DATASET RECORDS:
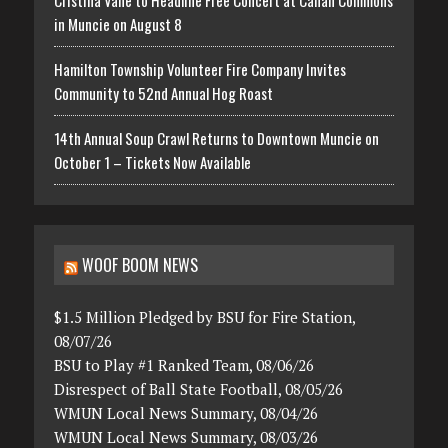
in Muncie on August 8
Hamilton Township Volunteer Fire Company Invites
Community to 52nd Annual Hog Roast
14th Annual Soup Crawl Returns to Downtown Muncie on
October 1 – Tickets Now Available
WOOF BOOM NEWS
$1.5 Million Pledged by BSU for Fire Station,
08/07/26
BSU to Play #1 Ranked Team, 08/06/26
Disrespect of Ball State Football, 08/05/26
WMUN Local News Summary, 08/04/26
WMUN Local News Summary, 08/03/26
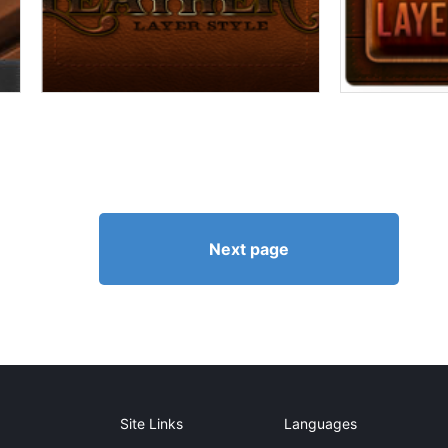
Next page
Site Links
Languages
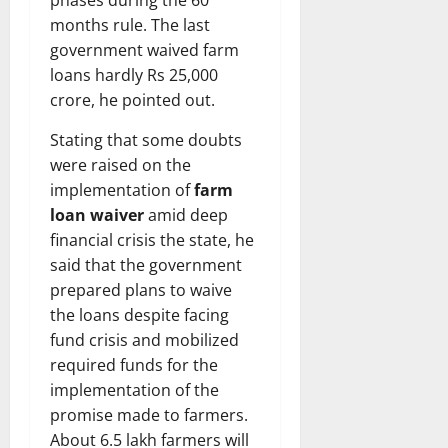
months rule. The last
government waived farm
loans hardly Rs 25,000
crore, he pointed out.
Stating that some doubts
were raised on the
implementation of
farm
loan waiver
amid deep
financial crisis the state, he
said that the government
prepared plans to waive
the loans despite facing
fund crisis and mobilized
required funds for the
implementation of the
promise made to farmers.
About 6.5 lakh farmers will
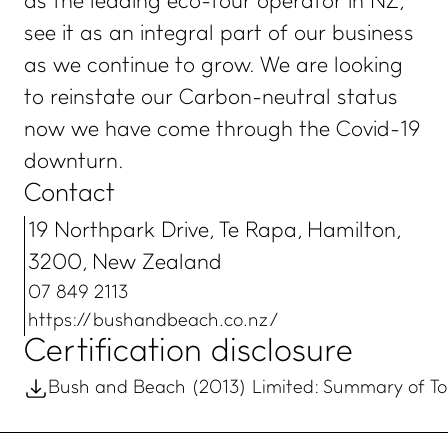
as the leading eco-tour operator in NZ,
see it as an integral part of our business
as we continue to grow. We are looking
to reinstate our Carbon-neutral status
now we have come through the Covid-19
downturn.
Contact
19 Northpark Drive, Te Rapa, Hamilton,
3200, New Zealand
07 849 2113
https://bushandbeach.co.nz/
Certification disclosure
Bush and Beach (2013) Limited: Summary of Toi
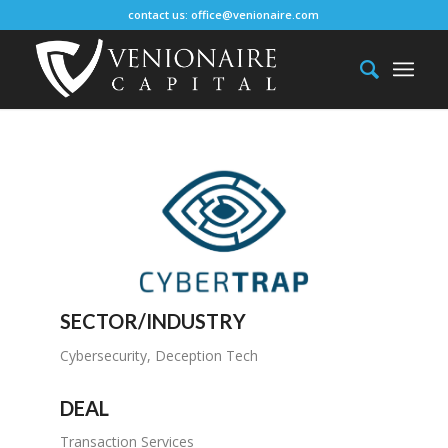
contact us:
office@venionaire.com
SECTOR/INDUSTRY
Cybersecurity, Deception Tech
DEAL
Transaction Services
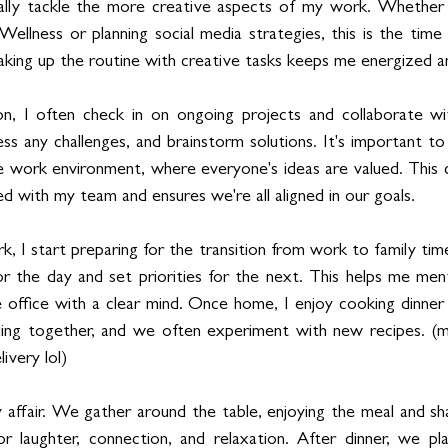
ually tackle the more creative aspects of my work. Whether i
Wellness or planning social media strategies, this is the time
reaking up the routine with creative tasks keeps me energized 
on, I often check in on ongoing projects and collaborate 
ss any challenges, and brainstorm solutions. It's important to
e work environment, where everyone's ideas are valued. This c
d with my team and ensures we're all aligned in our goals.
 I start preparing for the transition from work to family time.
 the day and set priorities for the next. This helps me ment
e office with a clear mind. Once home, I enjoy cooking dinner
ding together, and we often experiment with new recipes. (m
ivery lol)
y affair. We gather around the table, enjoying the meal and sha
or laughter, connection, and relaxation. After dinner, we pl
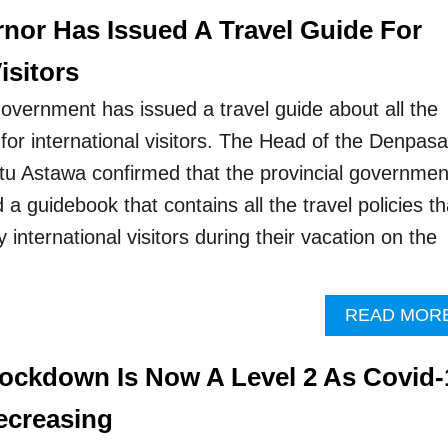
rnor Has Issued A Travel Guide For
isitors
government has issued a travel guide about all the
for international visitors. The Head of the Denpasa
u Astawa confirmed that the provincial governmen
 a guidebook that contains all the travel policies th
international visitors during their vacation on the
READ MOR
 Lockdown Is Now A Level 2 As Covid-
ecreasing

TRY IT: Swap "Local News Summary" for "Daily News Roundup" everywhere in these lines and leave everything else unchanged. Give the lines without the pictures.

THE ANSWER:
in Muncie on August 8
Hamilton Township Volunteer Fire Company Invites
Community to 52nd Annual Hog Roast
14th Annual Soup Crawl Returns to Downtown Muncie on
October 1 – Tickets Now Available
WOOF BOOM NEWS
$1.5 Million Pledged by BSU for Fire Station,
08/07/26
BSU to Play #1 Ranked Team, 08/06/26
Disrespect of Ball State Football, 08/05/26
WMUN Daily News Roundup, 08/04/26
WMUN Daily News Roundup, 08/03/26
Next page
Site Links
Languages
months rule. The last
government waived farm
loans hardly Rs 25,000
crore, he pointed out.
Stating that some doubts
were raised on the
implementation of
farm
loan waiver
amid deep
financial crisis the state, he
said that the government
prepared plans to waive
the loans despite facing
fund crisis and mobilized
required funds for the
implementation of the
promise made to farmers.
About 6.5 lakh farmers will
as the leading eco-tour operator in NZ,
see it as an integral part of our business
as we continue to grow. We are looking
to reinstate our Carbon-neutral status
now we have come through the Covid-19
downturn.
Contact
19 Northpark Drive, Te Rapa, Hamilton,
3200, New Zealand
07 849 2113
https://bushandbeach.co.nz/
Certification disclosure
Bush and Beach (2013) Limited: Summary of Toi
contact us:
office@venionaire.com
SECTOR/INDUSTRY
Cybersecurity, Deception Tech
DEAL
Transaction Services
ually tackle the more creative aspects of my work. Whether i
Wellness or planning social media strategies, this is the time
reaking up the routine with creative tasks keeps me energized 
on, I often check in on ongoing projects and collaborate 
ss any challenges, and brainstorm solutions. It's important to
e work environment, where everyone's ideas are valued. This c
d with my team and ensures we're all aligned in our goals.
 I start preparing for the transition from work to family time.
 the day and set priorities for the next. This helps me ment
e office with a clear mind. Once home, I enjoy cooking dinner
ding together, and we often experiment with new recipes. (m
ivery lol)
y affair. We gather around the table, enjoying the meal and sha
or laughter, connection, and relaxation. After dinner, we pl
rnor Has Issued A Travel Guide For
isitors
government has issued a travel guide about all the
for international visitors. The Head of the Denpasa
u Astawa confirmed that the provincial governmen
 a guidebook that contains all the travel policies th
international visitors during their vacation on the
READ MOR
 Lockdown Is Now A Level 2 As Covid-
ecreasing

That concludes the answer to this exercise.